Patsy and Gerald Cline divorced in 1957. She then married Charles Allen Dick and they had two children, a daughter and a son. The family moved to Nashville and Patsy joined the Grand Ole Opry as a regular cast member in January 1960. In January 1961, she recorded “I Fall to Pieces,” which topped the country chart and reached the 12th spot on the pop chart. In June, Patsy was critically injured in an automobile accident, but returned to the studio in August, and recorded “Crazy,” a song written by Willie Nelson, that rose to 2nd place on the country chart and 9th place on the pop chart. In December of that year, she recorded “She’s Got You,” which became her second number-one country hit.

Patsy won several outstanding female country singer awards during the next two years. Beginning in January 1962, she frequently appeared as the second-billed performer in a concert tour organized by Johnny Cash that also featured June Carter and George Jones.

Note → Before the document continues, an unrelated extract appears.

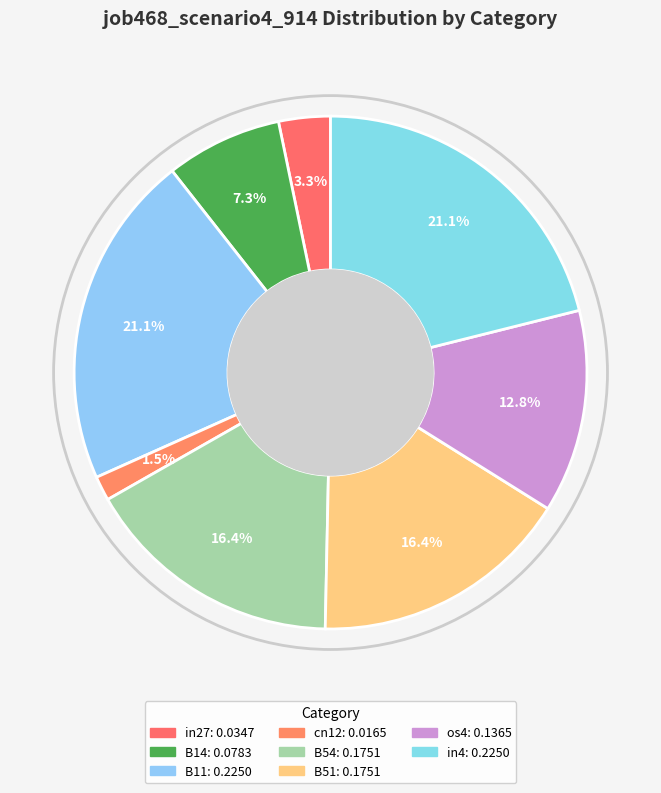

How many segments does this pie chart have?

8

Her touring schedule included television performances on American Bandstand and the Tex Ritter Show, as well as concerts at Carnegie Hall, the Hollywood Bowl, and the Mint Casino in Las Vegas. By early 1963, she had recorded more than one hundred songs.

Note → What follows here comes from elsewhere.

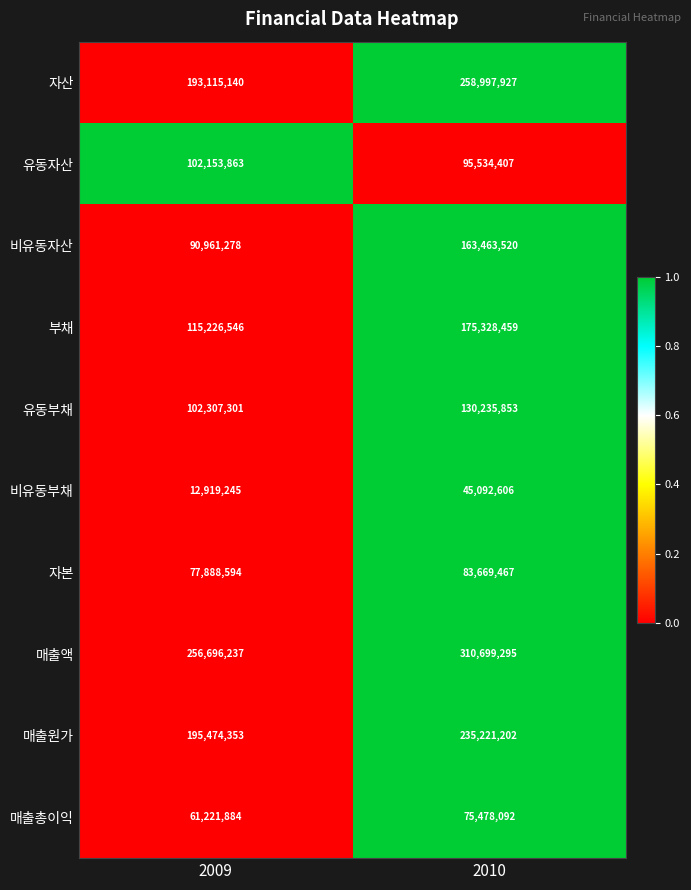

What is the difference between the maximum and minimum values in the 부채 series?

60101913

On March 5, 1963, while flying home to Nashville after a benefit concert in Kansas City, Missouri, in a plane piloted by her manager, Patsy Cline and performers Cowboy Copas and Hawkshaw Hawkins died in a crash near Camden, Tennessee. In the decades following her death, Patsy became a musical icon. In 1973, she was the first solo woman performer to be elected to the Country Music Hall of Fame in Nashville, and in 1981, she was inducted into the Virginia Folk Music Association’s Virginia Country Music Hall of Fame. Her recordings have sold millions of copies, and she has been the subject of numerous biographies, two musicals, a tribute album, and a feature film. The National Academy of Recording Arts and Sciences recognized Patsy with a Lifetime Achievement Award in 1995 and Grammy Hall of Fame awards in 1992 and 2001 for “Crazy” and “I Fall to Pieces.” Her 12 Greatest Hits, which came out in 1967, is still the top-selling hits collection by a female country artist and has spent the most weeks on the Billboard charts of any album. At the turn of the 21st century, Patsy’s recording of “Crazy” remained the song most often played on jukeboxes. She has fan clubs around the world, a United States commemorative postage stamp, and a star on the Hollywood Walk of Fame.

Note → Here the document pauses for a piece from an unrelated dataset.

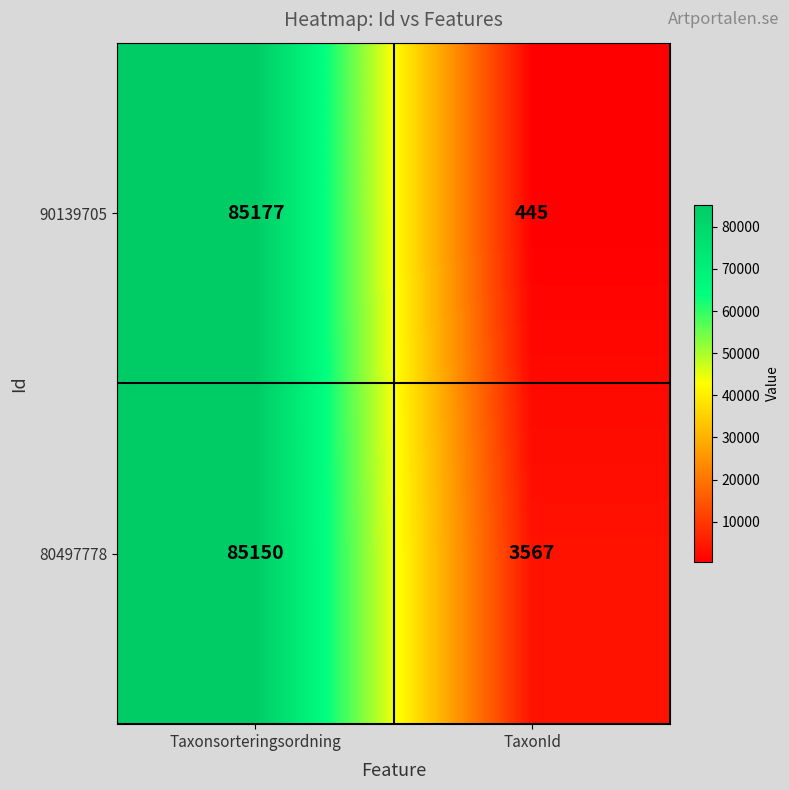

Reading right to left, transcribe all the data shown in this chart.

90139705: TaxonId=445	Taxonsorteringsordning=85177
80497778: TaxonId=3567	Taxonsorteringsordning=85150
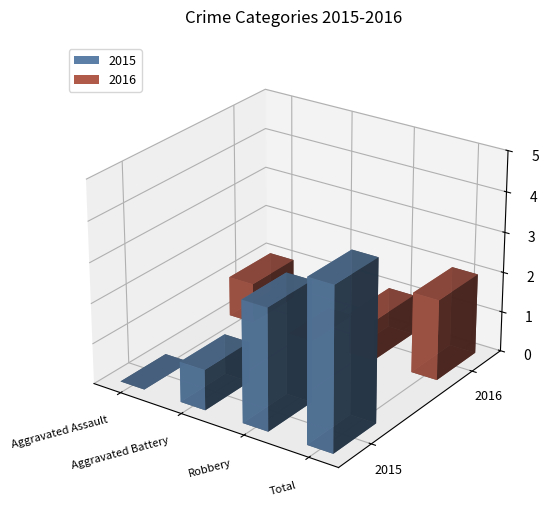

How many bars are there in total?

8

Always, Patsy Cline is based on the true story of Patsy Cline's friendship with Houston housewife Louise Seger. Having first heard Cline on the "Arthur Godfrey Show" in 1957, Seger became an immediate and avid fan of Cline's and she constantly hounded the local disc jockey to play Cline's records on the radio. In 1961 when Cline went to Houston for a show, Seger and her buddies arrived about an hour-and-a-half early and, by coincidence, met Cline who was traveling alone. The two women struck up a friendship that was to culminate in Cline spending the night at Seger's house -a friendship that lasted until Cline's untimely death. – That's where our story begins.